Partager:
Dans le ciel du bassin d'Arcachon, à 70 mètres de haut, une grande aile bleue de kitesurf fait des huit à l'horizontale pour propulser, par la force du vent, un catamaran laboratoire de la navigation décarbonée.
"Vous êtes prêts à +jiber+ ?", lance Yves Parlier à son équipe d'ingénieurs chargés de manœuvrer la voile à boudins de 25 mètres carré.
Comprendre "virer de bord par vent arrière", terme emprunté à la pratique sportive du kitesurf, que la start-up girondine Beyond The Sea, fondée par le navigateur, adapte sur des bateaux. Cette pionnière en France de la propulsion vélique y voit le futur du transport maritime mondial.
"C'est un système de traction phénoménal qui permet de réduire la consommation de carburant de 20% en moyenne", affirme l'ancien vainqueur de la Solitaire du Figaro, de la Route du Rhum et de la Transat Jacques Vabre.
Sur son catamaran SeaKite, version modernisée de l'hydraplaneur avec lequel le marin-bricoleur a battu plusieurs records du monde de vitesse - et failli perdre la vie lors du Vendée Globe en 2000 - l'équipage teste un système de pilotage automatique de ce grand cerf-volant, mêlant électronique, mécanique et intelligence artificielle.
Un équipement adaptable, selon lui, sur des yachts, chalutiers ou porte-conteneurs. L'enjeu est de taille: la flotte mondiale est censée réduire de 40% ses émissions de CO2 d'ici à 2030 et de 70% d'ici à 2050 pour s'adapter aux nouvelles règles de l'Organisation maritime internationale (OMI).
Avec près de 100.000 navires de marine marchande en circulation et 4,6 millions de bateaux de pêche dans le monde, le marché est considérable.

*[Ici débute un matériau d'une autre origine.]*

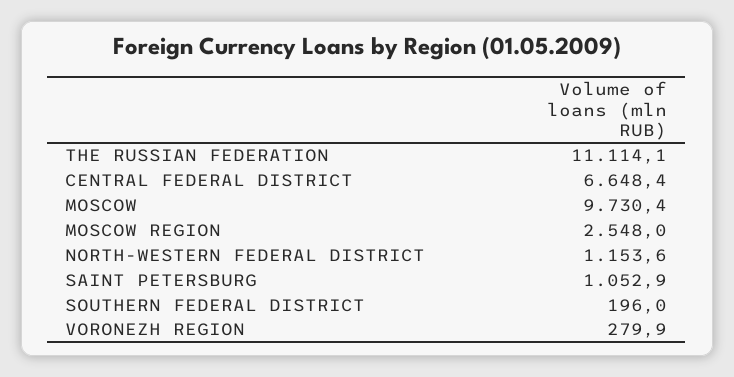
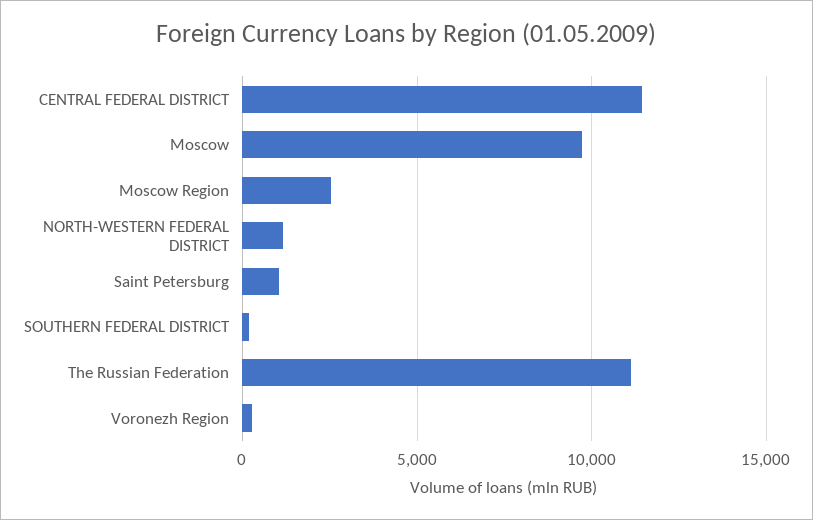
  {
    "THE RUSSIAN FEDERATION": 11114.1,
-   "CENTRAL FEDERAL DISTRICT": 6648.4,
+   "CENTRAL FEDERAL DISTRICT": 11500,
    "MOSCOW": 9730.4,
    "MOSCOW REGION": 2548,
    "NORTH-WESTERN FEDERAL DISTRICT": 1153.6,
    "SAINT PETERSBURG": 1052.9,
    "SOUTHERN FEDERAL DISTRICT": 196,
    "VORONEZH REGION": 279.9
  }

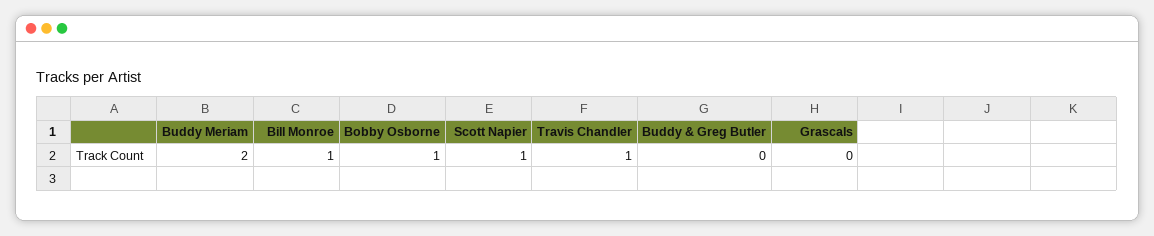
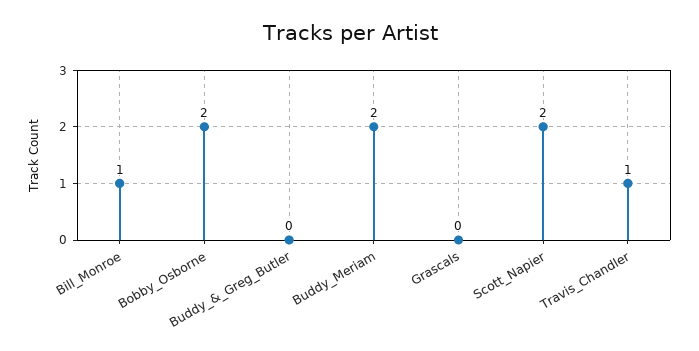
  {
    "Buddy Meriam": 2,
    "Bill Monroe": 1,
-   "Bobby Osborne": 1,
+   "Bobby Osborne": 2,
-   "Scott Napier": 1,
+   "Scott Napier": 2,
    "Travis Chandler": 1,
    "Buddy & Greg Butler": 0,
    "Grascals": 0
  }

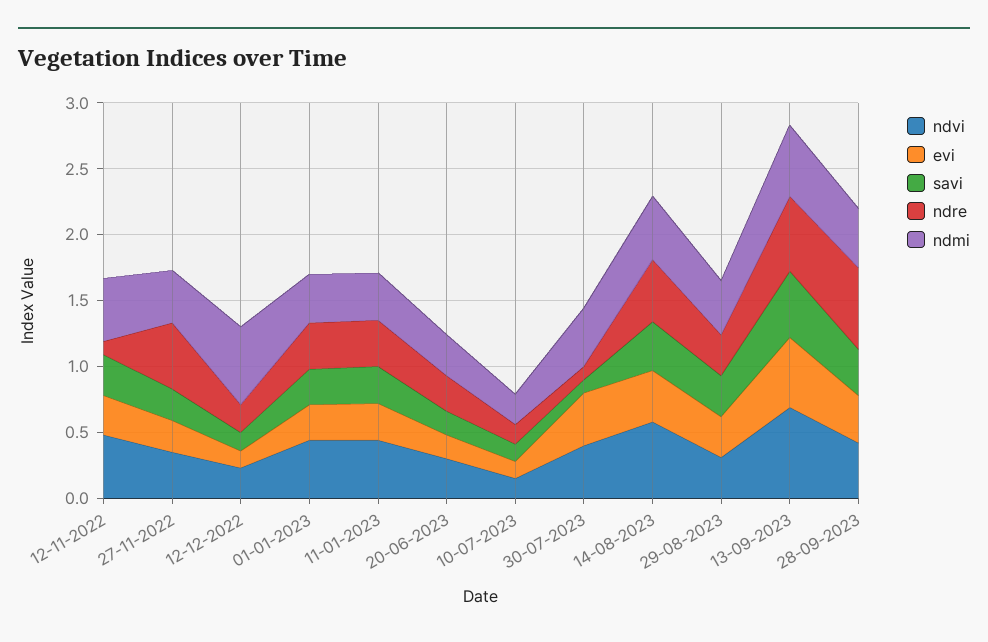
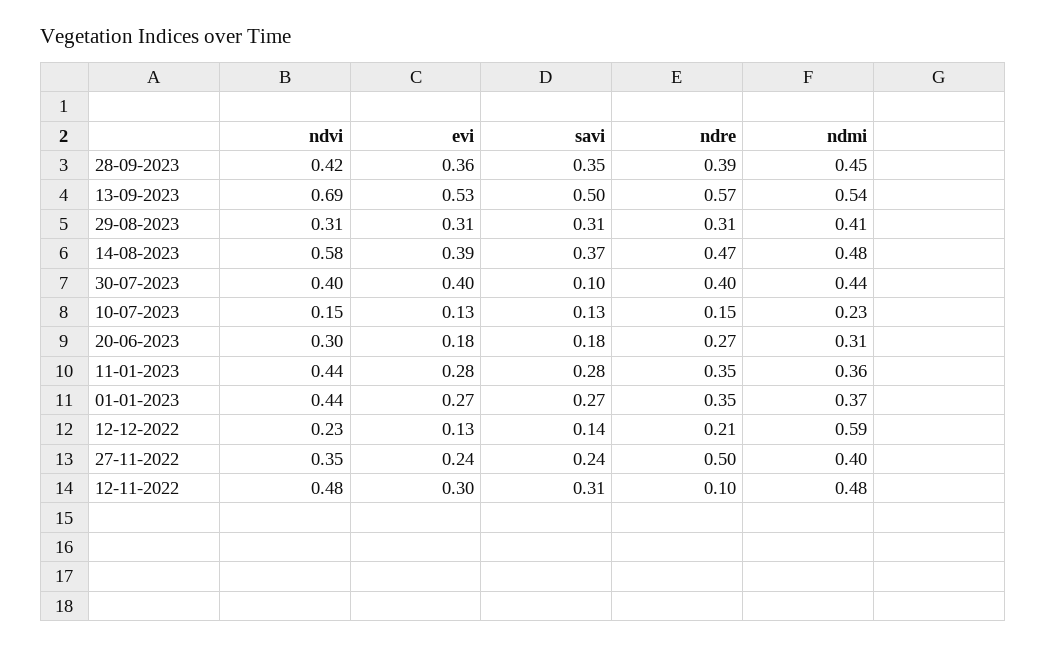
  {
    "ndvi": {
      "12-11-2022": 0.48,
      "27-11-2022": 0.35,
      "12-12-2022": 0.23,
      "01-01-2023": 0.44,
      "11-01-2023": 0.44,
      "20-06-2023": 0.3,
      "10-07-2023": 0.15,
      "30-07-2023": 0.4,
      "14-08-2023": 0.58,
      "29-08-2023": 0.31,
      "13-09-2023": 0.69,
      "28-09-2023": 0.42
    },
    "evi": {
      "12-11-2022": 0.3,
      "27-11-2022": 0.24,
      "12-12-2022": 0.13,
      "01-01-2023": 0.27,
      "11-01-2023": 0.28,
      "20-06-2023": 0.18,
      "10-07-2023": 0.13,
      "30-07-2023": 0.4,
      "14-08-2023": 0.39,
      "29-08-2023": 0.31,
      "13-09-2023": 0.53,
      "28-09-2023": 0.36
    },
    "savi": {
      "12-11-2022": 0.31,
      "27-11-2022": 0.24,
      "12-12-2022": 0.14,
      "01-01-2023": 0.27,
      "11-01-2023": 0.28,
      "20-06-2023": 0.18,
      "10-07-2023": 0.13,
      "30-07-2023": 0.1,
      "14-08-2023": 0.37,
      "29-08-2023": 0.31,
      "13-09-2023": 0.5,
      "28-09-2023": 0.35
    },
    "ndre": {
      "12-11-2022": 0.1,
      "27-11-2022": 0.5,
      "12-12-2022": 0.21,
      "01-01-2023": 0.35,
      "11-01-2023": 0.35,
      "20-06-2023": 0.27,
      "10-07-2023": 0.15,
-     "30-07-2023": 0.1,
+     "30-07-2023": 0.4,
      "14-08-2023": 0.47,
      "29-08-2023": 0.31,
      "13-09-2023": 0.57,
-     "28-09-2023": 0.6
+     "28-09-2023": 0.39
    },
    "ndmi": {
      "12-11-2022": 0.48,
      "27-11-2022": 0.4,
      "12-12-2022": 0.59,
      "01-01-2023": 0.37,
      "11-01-2023": 0.36,
      "20-06-2023": 0.31,
      "10-07-2023": 0.23,
      "30-07-2023": 0.44,
      "14-08-2023": 0.48,
      "29-08-2023": 0.41,
      "13-09-2023": 0.54,
      "28-09-2023": 0.45
    }
  }

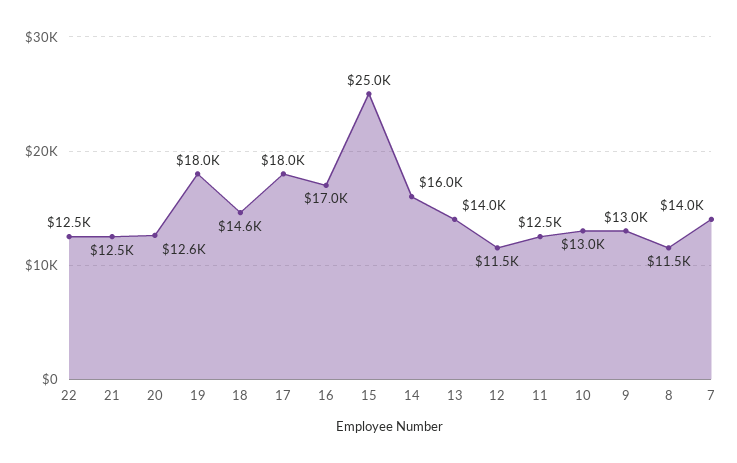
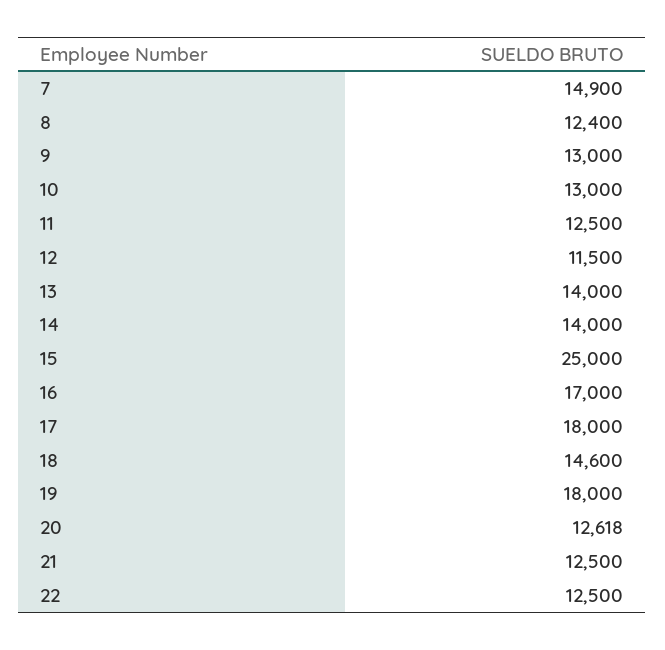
  {
    "22": 12500,
    "21": 12500,
    "20": 12618,
    "19": 18000,
    "18": 14600,
    "17": 18000,
    "16": 17000,
    "15": 25000,
-   "14": 16000,
+   "14": 14000,
    "13": 14000,
    "12": 11500,
    "11": 12500,
    "10": 13000,
    "9": 13000,
-   "8": 11500,
+   "8": 12400,
-   "7": 14000
+   "7": 14900
  }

L'association Wind Ship, qui fédère la filière française, l'estime à 4 milliards d'euros à l'horizon 2030, avec environ 1.400 navires équipés d'une propulsion vélique.
En mars, Beyond The Sea poursuivra ses tests avec des armateurs dans les eaux de Norvège, en Méditerranée et au Japon. La société compte doubler la taille de ses voiles tous les ans, jusqu'à "800 m2 d'ici quatre ans", indique son directeur général, Marc Thienpont.
- Frilosité -
Sur le même segment, Airseas teste actuellement le Seawing, un immense kite de 500 m2, qui doit encore doubler pour les plus grands navires.
Cette entreprise nantaise, dont Airbus détient 11% du capital, a équipé fin 2022 un vraquier de la société japonaise K.Line, son plus gros client qui a passé cinq commandes fermes et pris 46 options. Elle équipe aussi un navire roulier transportant des éléments d'A320 entre Saint-Nazaire (Loire-Atlantique) et le port américain de Mobile (Alabama), où l'avionneur européen a une usine.
Autres solutions alternatives, celle des Chantiers de l'Atlantique et son Solid Sail, un gréement pour paquebots, constitué d'une voile rigide en panneaux composite et d'un mât inclinable pour passer sous les ponts. Ou les ailes semi-rigides d'Ayro qui transporteront les composants du lanceur Ariane 6 depuis l'Europe vers la Guyane sur le voilier cargo français Canopée, en cours d'équipement.
De nouvelles compagnies maritimes françaises se sont lancées dans la navigation uniquement à voile comme Zéphyr et Borée, Windcoop, Neoline ou Towt.
"En France, on est à des niveaux de maturité opérationnelle qui permettent la commercialisation", assure la déléguée générale de Wind Ship, Lise Detrimont.
Mais si la filière a le vent en poupe, son attractivité souffre d'un prix du baril de fioul lourd au plus bas, échappant aux taxes. "Le transport maritime ne coûte rien tant que les réglementations environnementales n'entrent pas en vigueur", explique la représentante de l'association.
Le lobby des carburants décarbonés est aussi perçu comme un frein. Leur coût est toutefois "cinq à sept fois" plus élevé qu'un fioul classique, selon Wind Ship qui plaide pour une utilisation hybride avec la voile.
Face aux grands énergéticiens, la filière a engagé un dialogue avec l'Etat pour faire reconnaître le vent comme un carburant. Avec à la clé, selon elle, "plus de 30.000 emplois" en 2030 et 15.000 emplois induits. A la condition de pouvoir financer les investissements nécessaires à une industrialisation de la filière.
"Or les investisseurs privés sont très frileux et ne veulent pas prendre de risques", alerte Stéphanie Lesage, secrétaire générale d'Airseas qui anticipe une "concurrence féroce".